Rediff.com« Back to articlePrint this article

OMCs to invest Rs 90,000 cr on fuel upgrade by 2020

April 03, 2017 21:16 IST

There are about 23 oil refineries in India with a combined capacity of 230 million tonnes per annum.

Oil marketing companies (OMCs) will be investing Rs 90,000 crore by 2020 on fuel upgradation programme.

“The oil companies have spent more than Rs 28,000 crore after 2010 which is in addition to Rs 35,000 crore (Rs 350 billion) that was already spent till 2010.

They will further spend Rs 28,000 crore (Rs 280 billion) by 2020 for meeting the BS-VI specifications which will take the total investment to Rs 90,000 crore (Rs 900 billion) only on fuel upgradation programme itself," said K D Tripathi, secretary, ministry of Petroleum and Natural Gas at the launching of BS-IV grade fuels across the country.

“Our fuel quality standards have been gradually tightened since the mid 90’s. Investing on fuel quality improvement was critical to the success of the vehicular emissions programme. Our refineries have achieved the target with the introduction of advanced technologies with significant capital expenditure”, he added.

It may be noted that the fuel upgradation programme took off with the notification of vehicular emission norms for new vehicles in 1991.

BS 2000 (Bharat Stage 1) vehicle emission norms were introduced for new vehicles from April 2000 and this was followed by BS-II emission norms for new cars in Delhi from 2000 and extended to the other metros in 2001. BS- III was implemented in phases during 2005-2010.

The current BS-IV fuel with 50 ppm sulphur was introduced in year and today, it covered the entire country.

However, the government, in 2016, has decided to meet the international best practices to leapfrog directly to BS-VI norms by skipping BS-V altogether by April 1, 2020.

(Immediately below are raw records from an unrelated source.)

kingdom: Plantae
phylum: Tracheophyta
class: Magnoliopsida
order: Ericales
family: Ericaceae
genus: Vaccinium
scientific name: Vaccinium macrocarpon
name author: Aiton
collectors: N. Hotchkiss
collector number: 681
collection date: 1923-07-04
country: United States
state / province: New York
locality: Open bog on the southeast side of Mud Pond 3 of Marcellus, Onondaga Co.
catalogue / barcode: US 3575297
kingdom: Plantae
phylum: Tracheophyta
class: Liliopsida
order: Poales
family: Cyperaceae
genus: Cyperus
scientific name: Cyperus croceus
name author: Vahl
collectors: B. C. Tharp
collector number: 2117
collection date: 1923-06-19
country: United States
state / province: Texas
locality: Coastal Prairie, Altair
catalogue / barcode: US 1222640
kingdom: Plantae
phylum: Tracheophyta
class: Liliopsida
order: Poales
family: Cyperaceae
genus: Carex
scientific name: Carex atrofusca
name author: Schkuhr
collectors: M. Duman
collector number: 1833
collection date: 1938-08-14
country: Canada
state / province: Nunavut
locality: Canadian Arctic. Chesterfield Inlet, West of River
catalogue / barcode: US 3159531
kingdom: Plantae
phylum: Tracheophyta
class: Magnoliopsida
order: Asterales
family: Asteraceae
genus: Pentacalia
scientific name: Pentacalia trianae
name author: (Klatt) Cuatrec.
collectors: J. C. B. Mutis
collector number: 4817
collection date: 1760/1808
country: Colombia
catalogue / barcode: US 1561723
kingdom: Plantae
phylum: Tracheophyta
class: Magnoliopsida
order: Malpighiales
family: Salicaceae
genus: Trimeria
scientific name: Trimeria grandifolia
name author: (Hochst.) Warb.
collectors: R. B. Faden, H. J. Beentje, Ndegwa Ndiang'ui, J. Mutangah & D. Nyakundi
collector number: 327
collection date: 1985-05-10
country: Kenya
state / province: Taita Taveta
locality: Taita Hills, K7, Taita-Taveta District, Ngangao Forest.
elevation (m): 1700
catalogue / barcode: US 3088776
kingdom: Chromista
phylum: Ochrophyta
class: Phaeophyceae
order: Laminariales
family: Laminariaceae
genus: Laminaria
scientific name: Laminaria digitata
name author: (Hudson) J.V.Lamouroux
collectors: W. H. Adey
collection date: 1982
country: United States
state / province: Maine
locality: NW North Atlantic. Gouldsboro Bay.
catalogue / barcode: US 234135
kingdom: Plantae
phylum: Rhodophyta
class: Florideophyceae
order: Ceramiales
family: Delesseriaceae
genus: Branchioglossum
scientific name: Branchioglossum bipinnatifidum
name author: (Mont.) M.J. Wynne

There are about 23 oil refineries in India with a combined capacity of 230 million tonnes per annum.

“Today, we begin a new era of clean transportation fuels that will benefit 1.25 billion citizens of our country by substantially reducing pollution levels in our cities," Dharmendra Pradhan, minister of state for Petroleum and Natural Gas said.

He also complimented the OMCs- Indian Oil Corporation Ltd (IOCL), Bharat Petroleum Corporation Ltd (BPCL) and Hindustan Petroleum Corporation (HPCL) for working in unison to launch the BS-IV grade fuels as per the schedule.